NEWS STORY: Meeting Seeks to Redeem Legacy of Canada’s Church-Run Schools

c. 2000 Religion News Service VANCOUVER, British Columbia _ Former staff members of Canada’s now-notorious residential schools for native Indians came from across the country earlier this month for the rare chance to say there’s more to their legacy than high-profile sex-abuse cases. “This has been something I’ve dreamed about for a long time. A […]

c. 2000 Religion News Service

VANCOUVER, British Columbia _ Former staff members of Canada’s now-notorious residential schools for native Indians came from across the country earlier this month for the rare chance to say there’s more to their legacy than high-profile sex-abuse cases.

“This has been something I’ve dreamed about for a long time. A lot of good stories have been lost,” said Ken McLeod, 87, who worked in the 1950s at church-run residential schools in northern British Columbia and Manitoba.


The United Church of Canada, which has funneled millions of dollars toward native causes as a way to make up for what it considers its past religious imperialism, organized the private gathering to hear the stories of the now-stigmatized former staff of Canada’s 13 United Church-run residential schools.

Until the schools were closed in the 1970s, there were 80 federally funded, church-run residential schools across the country. Attended by roughly 130,000 native Indians, part of their purpose was to assimilate natives to European Christian culture.

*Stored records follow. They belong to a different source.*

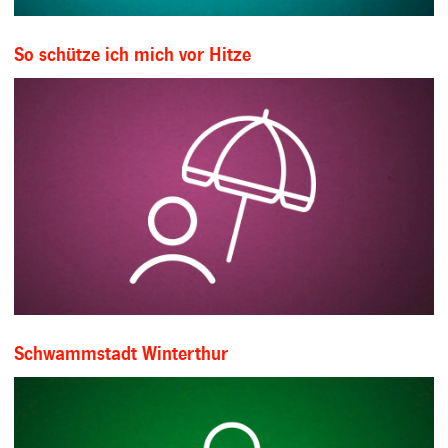
So schütze ich mich vor Hitze
Schwammstadt Winterthur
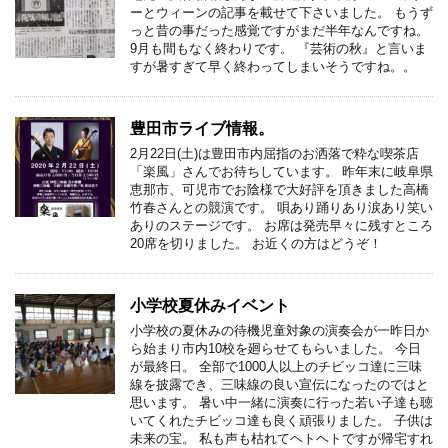
ーとウィーンの記事を載せて下さいました。 もうず
っと昔の事だった感覚ですがまだ半年なんですね。
9月も間もなく終わりです。 『芸術の秋』と言いま
すが暑すぎて早く終わってしまいそうですね。。
豊田市ライブ情報。
2月22日(土)は豊田市内屈指のお洒落で粋な喫茶店
「楽風」さんでお待ちしています。 昨年末に岐阜県
恵那市、可児市でお陰様で大好評を頂きました高橋
竹春さんとの競演です。 唄あり踊りあり涙あり笑い
ありのステージです。 お席は発売早々に残すところ
20席を切りました。 お近くの方はどうぞ！
小学校夏休みイベント
小学校の夏休みの待機児童対象の演奏会が一昨日か
ら始まり市内10校を廻らせてもらいました。 今日
が最終日。 全部で1000人以上のチビッコ達に三味
線を披露でき、三味線の良い宣伝になったのではと
思います。 暑い中一緒に演奏に行った若い子達も聴
いてくれたチビッコ達も良く頑張りました。 子供は
未来の宝。 私も声も枯れてヘトヘトですが帰宅すれ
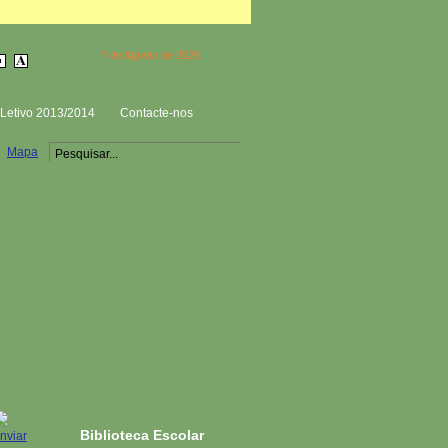
7 de Agosto de 2026
Letivo 2013/2014
Contacte-nos
Mapa
Biblioteca Escolar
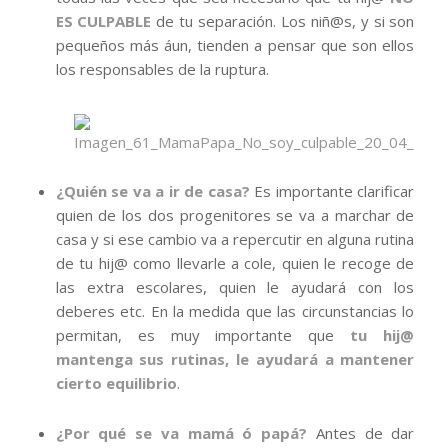
ES CULPABLE
de tu separación. Los niñ@s, y si son
pequeños más áun, tienden a pensar que son ellos
los responsables de la ruptura.
¿Quién se va a ir de casa?
Es importante clarificar
quien de los dos progenitores se va a marchar de
casa y si ese cambio va a repercutir en alguna rutina
de tu hij@ como llevarle a cole, quien le recoge de
las extra escolares, quien le ayudará con los
deberes etc. En la medida que las circunstancias lo
permitan, es muy importante que
tu hij@
mantenga sus rutinas, le ayudará a mantener
cierto equilibrio
.
¿Por qué se va mamá ó papá?
Antes de dar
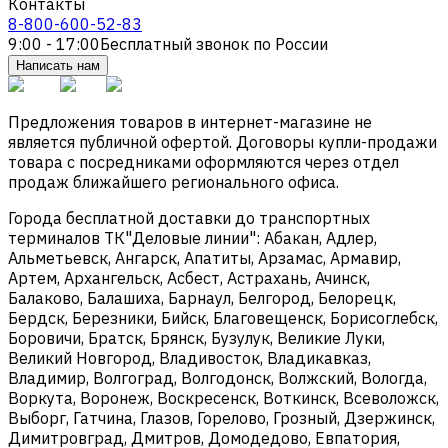
Контакты
8-800-600-52-83
9:00 - 17:00
Бесплатный звонок по России
Написать нам
Предложения товаров в интернет-магазине не
является публичной офертой. Договоры купли-продажи
товара с посредниками оформляются через отдел
продаж ближайшего регионального офиса.
Города бесплатной доставки до транспортных
терминалов ТК"Деловые линии": Абакан, Адлер,
Альметьевск, Ангарск, Апатиты, Арзамас, Армавир,
Артем, Архангельск, Асбест, Астрахань, Ачинск,
Балаково, Балашиха, Барнаул, Белгород, Белорецк,
Бердск, Березники, Бийск, Благовещенск, Борисоглебск,
Боровичи, Братск, Брянск, Бузулук, Великие Луки,
Великий Новгород, Владивосток, Владикавказ,
Владимир, Волгоград, Волгодонск, Волжский, Вологда,
Воркута, Воронеж, Воскресенск, Воткинск, Всеволожск,
Выборг, Гатчина, Глазов, Горелово, Грозный, Дзержинск,
Димитровград, Дмитров, Домодедово, Евпатория,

In the past decade, however, dozens of staff who worked at the schools have been accused of sex abuse. As a result, natives have launched thousands of lawsuits to win compensation from the United, Anglican and Roman Catholic churches and federal government.

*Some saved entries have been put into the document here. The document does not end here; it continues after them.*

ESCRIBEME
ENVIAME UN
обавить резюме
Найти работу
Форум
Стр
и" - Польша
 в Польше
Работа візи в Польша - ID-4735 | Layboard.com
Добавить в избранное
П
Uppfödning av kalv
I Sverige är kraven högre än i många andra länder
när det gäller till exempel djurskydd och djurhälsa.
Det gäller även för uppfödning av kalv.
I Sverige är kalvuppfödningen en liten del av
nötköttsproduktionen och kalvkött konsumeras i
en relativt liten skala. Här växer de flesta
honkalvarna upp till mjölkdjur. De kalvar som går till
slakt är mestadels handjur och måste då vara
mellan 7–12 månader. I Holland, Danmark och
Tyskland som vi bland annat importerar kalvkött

McLeod, who didn’t know of any other effort in Canada to let former staff discuss the pros and cons of their long-ago experiences, expressed regret for some of the destructive things he now realizes happened at residential schools. But he said he thought that for the most part the staff were extremely dedicated.

Bev Knowles, 61, one of 35 former staff members who came from as far away as Ontario and Newfoundland to attend the event, said she had no idea sex abuse was taking place at Port Alberni residential school on Vancouver Island when she was a supervisor there.

She said she now believes one of the worst things the system did was remove native children from their villages and families.

The moderator of the 800,000-member United Church of Canada, Bill Phipps,

said that attending the gathering helped him recognize that pedophilia isn’t the only story to come out of the schools, which he said he believes reflected the sinful desire virtually all Canadians had at the time to assimilate native Indians.


“The residential schools are examples of how good and well-intentioned people, for the most part, get caught up in a system which only in retrospect is seen as wrong,” Phipps said.

Just as people today now sneer at those who worked in residential schools, Phipps said, he thought his grandchildren will some day accuse him of being immoral for how his generation took part in environmentally damaging the Earth.

Alvin Dixon, a West Coast native and United Church member who spent eight years as a student at Port Alberni residential school, told the former school workers that it’s not fair their reputations are being tarnished by the actions of a few pedophiles.

Still, Dixon said the most destructive aspect of the residential school system was that it separated him and tens of thousands of other native children from their families. As a result, there is great bitterness between native Indians and other Canadians. Reconciliation, he said, will be a long time coming.